La gestion de la dernière ligne droite, c'est justement le thème du jour. Pour le défricher : Jacco Verhaeren, qui a remis la natation française à l'endroit après avoir été recruté dans le cadre du Plan coachs. Le Néerlandais, récoltant en médailles depuis Pieter van den Hoogenband jusqu'à l'équipe d'Australie, insiste sur les vibrations à transmettre. « Même si l'on doute ou qu'on est nerveux, l'athlète ne doit rien lire d'autre en nous que la croyance en sa performance. On doit travailler notre poker face. » Au casting des intervenants en plénière figureront également Tony Estanguet et le navigateur Thomas Coville. Comme Didier Deschamps lors de la précédente session en octobre, cette fois devant 120 entraîneurs (paralympiques inclus).

La porte est fermée et la parole débridée

Vincent Collet se rappelle que la pression des Jeux à domicile, et par extension le coaching sous fort stress, avait alors longuement été évoquée. « Nombre d'entre nous ont vécu les JO et savent que c'est à part, mais chez soi c'est encore autre chose, pose le sélectionneur du basket. Public, fédérations, instances politiques... Il faudra être très fort en interne pour résister aux attentes. » Face à l'équation métal précieux-mental hurlant, le mélange des sports a visiblement du bon : « On vient d'horizons différents mais beaucoup de nos problématiques se recoupent. Il y a quand même l'idée de jouer ta vie sur des moments très courts. »
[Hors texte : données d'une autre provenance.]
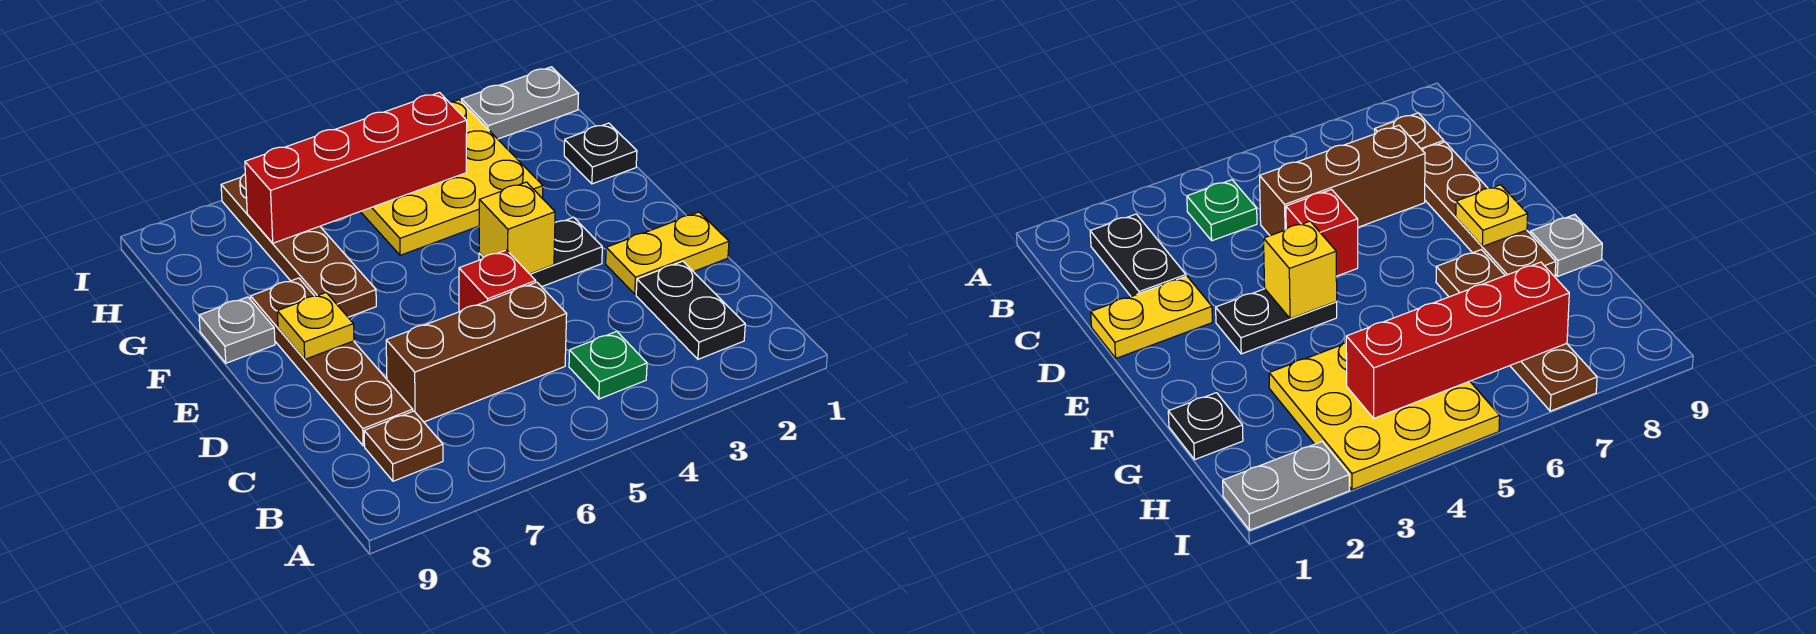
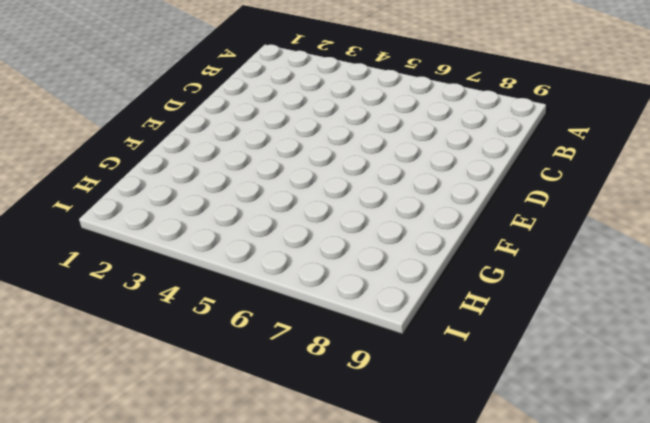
none -> black 1x2 plate [636,261,745,359]
none -> green 1x1 plate [569,331,647,399]
none -> brown 1x1 plate [364,411,443,481]

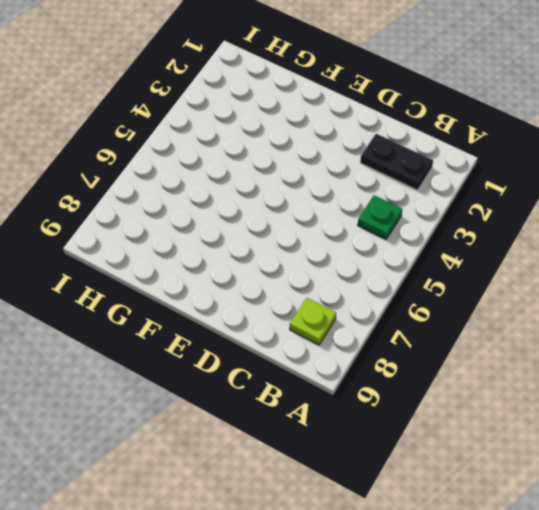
lime 1x1 plate [290,298,336,345] -> brown 1x1 plate [364,411,443,481]
none -> brown 1x3 brick [386,282,567,422]
none -> brown 1x4 plate [251,278,413,446]
none -> yellow 1x2 plate [606,212,729,294]

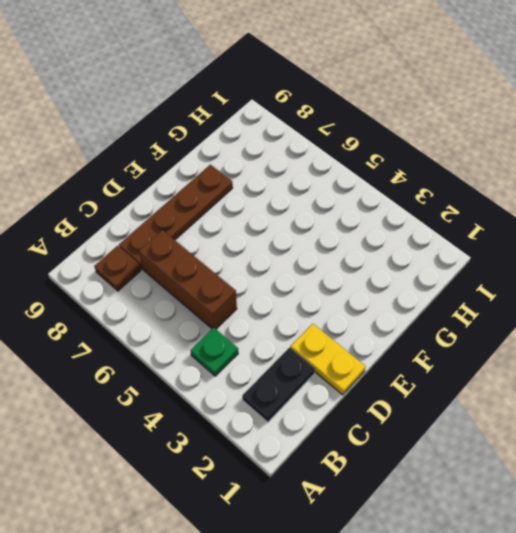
none -> red 1x1 brick [459,250,536,312]
none -> black 1x2 plate [479,217,602,287]
none -> brown 1x4 plate [221,174,376,317]

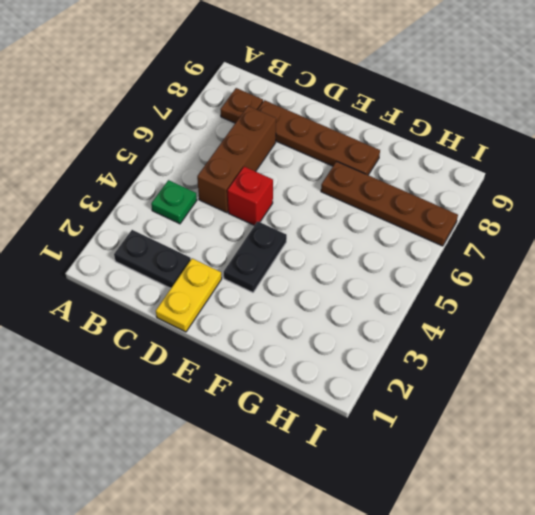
none -> grey 1x1 plate [199,297,275,363]
none -> black 1x1 plate [564,123,637,184]
none -> yellow 3x3 plate [361,100,543,255]

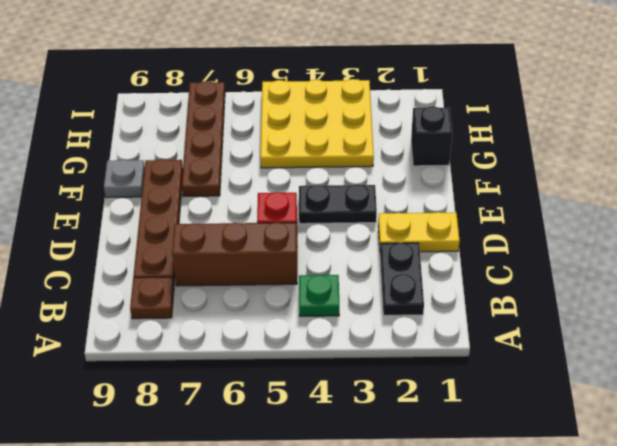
black 1x1 brick [411,106,452,166] -> black 1x1 plate [564,123,637,184]
none -> grey 1x2 plate [461,67,578,139]
none -> yellow 1x1 brick [479,182,555,274]
none -> yellow 1x1 plate [277,293,354,359]

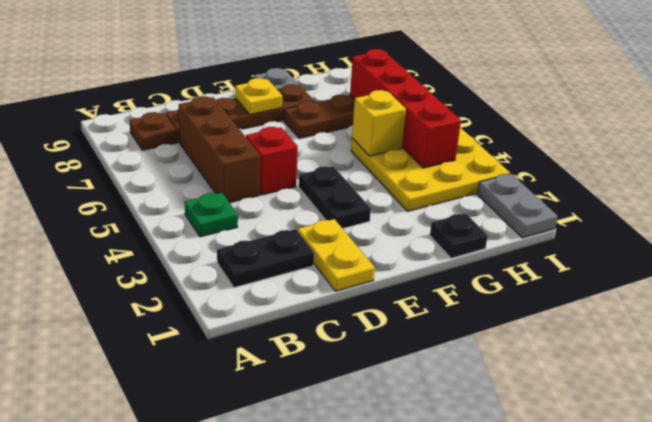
yellow 1x1 brick [352,90,406,156] -> yellow 1x1 brick moved to [479,182,555,274]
Pendant les ateliers, en comité resserré, la porte est fermée et la parole débridée. « Ni com ni langue de bois », atteste Karim Souchu (basket 3×3). « Parfois, il y a des anecdotes qui sortent, avec des noms, et sur des joueurs hyper importants », relate Florian Bruzzo, artisan de la montée en gamme de l'équipe de water-polo. Lui, ici, se sent à l'aise pour dire « j'ai un problème ». Ou pour sonder ses pairs sur leur stratégie de liste des sélectionnés : « Tu attends la deadline du CIO, ou tu l'annonces avant pour donner confiance aux mecs ? »

On est là entre gens qui se comprennent. Même si peu se connaissaient à l'origine, ou alors entre deux portes de vestiaires. « Les premiers temps, on se regardait un peu, rembobine Guillaume Gille, palmarès velu avec les Bleus du hand. Mais du lien et du réseau se sont créés, on se file des tips sur plein de sujets. Au départ, tu vois l'intention de ces séminaires : partager l'expérience, créer une équipe de coachs. Et à la fin, tu comprends que l'idée est bonne. » Lui n'en aura pas raté un, nouant notamment une complicité avec Jérôme Daret, récent vainqueur du tournoi de Los Angeles en rugby à 7. Qui prend le relais : « Je travaillais beaucoup sur la performance mentale, collective, celle du staff. Rencontrer Guillaume m'a ouvert sur le travail plus introspectif. Ça a été très puissant pour moi. Avoir un coach, un buddy [un pote] quelque part, avec qui tu peux te mettre à nu, te confronter, c'est important aussi pour progresser. »

Jeudi, au dernier jour du dernier séminaire, le thème sur la table était celui-ci : « Croire en la victoire, la visualiser. » On y est. Paris, c'est parti.